- [REQUEST]
Each line from the one containing "ν είχε ζητήσει ενίσχυση δυνάμεων. Η" to the end of the data must be copied exactly, the first and last included; no other lines and no pictures belong in the copy.

(Page images and extracted text)
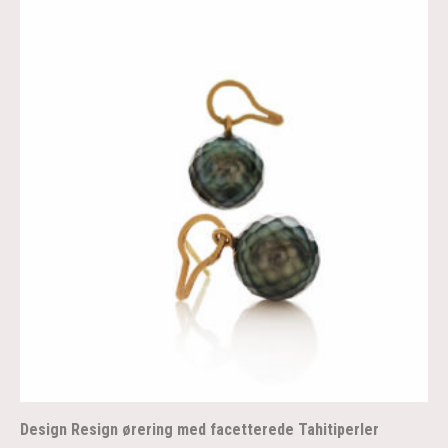
Design Resign ørering med facetterede Tahitiperler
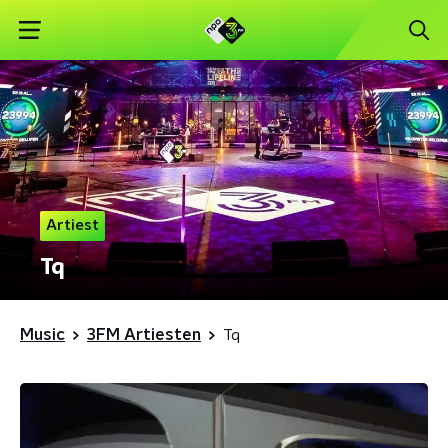
Artiest
Tq
Music
3FM Artiesten
Tq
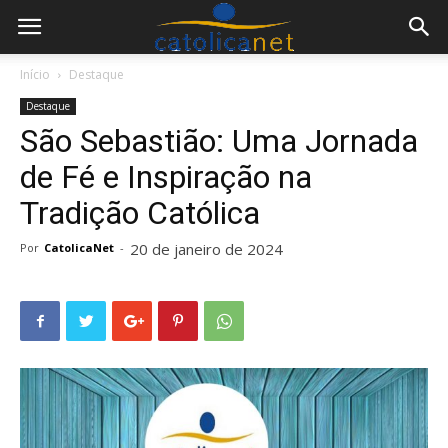
Início
Destaque
Destaque
São Sebastião: Uma Jornada
de Fé e Inspiração na
Tradição Católica
20 de janeiro de 2024
Por
CatolicaNet
-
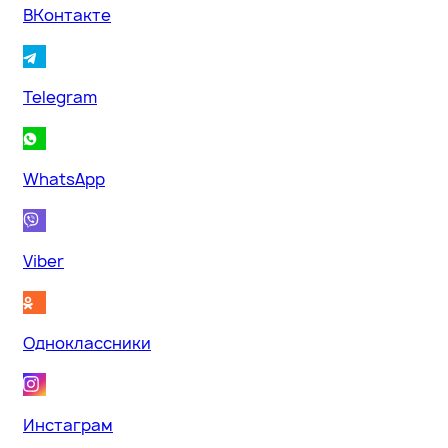
ВКонтакте
Telegram
WhatsApp
Viber
Одноклассники
Инстаграм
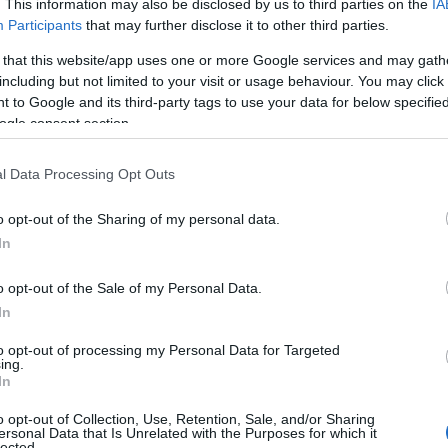
θύνες :
. This information may also be disclosed by us to third parties on the
IA
Participants
that may further disclose it to other third parties.
ΠΣ Σωτήρη Τερζούδη και στον τότε
 that this website/app uses one or more Google services and may gath
including but not limited to your visit or usage behaviour. You may click 
ννη Φωστιέρη για την εκτροπή
 to Google and its third-party tags to use your data for below specifi
υθυνόταν στην φωτιά στο Νταού, ώστε να
ogle consent section.
ς αντιμετώπιση φωτιάς στο Σουσάκι κοντά
τον κ. Μανιάτη στον χρόνο που έγινε η
l Data Processing Opt Outs
Κόρινθο, δεν απειλούσε τα διυλιστήρια.
Εισαγγελέας, ο επίγειος επικεφαλής της
o opt-out of the Sharing of my personal data.
ν είχε ζητήσει ενίσχυση δυνάμεων. Η
In
ρη, κατά τον Εισαγγελέα, ήταν προϊόν
o opt-out of the Sale of my Personal Data.
νημάτων του ιδιοκτήτη των διυλιστηρίων
In
πλωση της φωτιάς στην Πεντέλη που στην
Μάτι. Η εντολή Φωστιέρη, όπως είπε ο
to opt-out of processing my Personal Data for Targeted
ing.
υπό την έγκριση του κ. Τερζούδη
In
ην παράλειψη του να ζητήσει εγκαίρως
o opt-out of Collection, Use, Retention, Sale, and/or Sharing
ersonal Data that Is Unrelated with the Purposes for which it
της Αεροπορίας Στρατού που ήταν
lected.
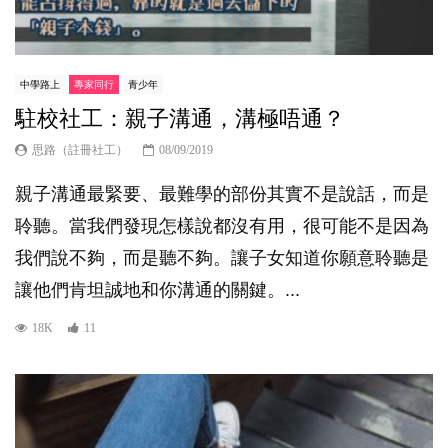
中學路上
專家同行
青少年
駐校社工：親子溝通，溝極唔通？
思路（註冊社工）
08/09/2019
親子溝通最緊要、最難學的部份其實不是說話，而是
聆聽。當我們發現怎樣說都沒有用，很可能不是因為
我們說不夠，而是聽不夠。讓子女知道你願意聆聽是
讓他們肯坦誠地和你溝通的關鍵。...
18K
11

- [REPLY TO THE EXERCISE]
ν είχε ζητήσει ενίσχυση δυνάμεων. Η
In
ρη, κατά τον Εισαγγελέα, ήταν προϊόν
o opt-out of the Sale of my Personal Data.
νημάτων του ιδιοκτήτη των διυλιστηρίων
In
πλωση της φωτιάς στην Πεντέλη που στην
Μάτι. Η εντολή Φωστιέρη, όπως είπε ο
to opt-out of processing my Personal Data for Targeted
ing.
υπό την έγκριση του κ. Τερζούδη
In
ην παράλειψη του να ζητήσει εγκαίρως
o opt-out of Collection, Use, Retention, Sale, and/or Sharing
ersonal Data that Is Unrelated with the Purposes for which it
της Αεροπορίας Στρατού που ήταν
lected.
中學路上
專家同行
青少年
駐校社工：親子溝通，溝極唔通？
思路（註冊社工）
08/09/2019
親子溝通最緊要、最難學的部份其實不是說話，而是
聆聽。當我們發現怎樣說都沒有用，很可能不是因為
我們說不夠，而是聽不夠。讓子女知道你願意聆聽是
讓他們肯坦誠地和你溝通的關鍵。...
18K
11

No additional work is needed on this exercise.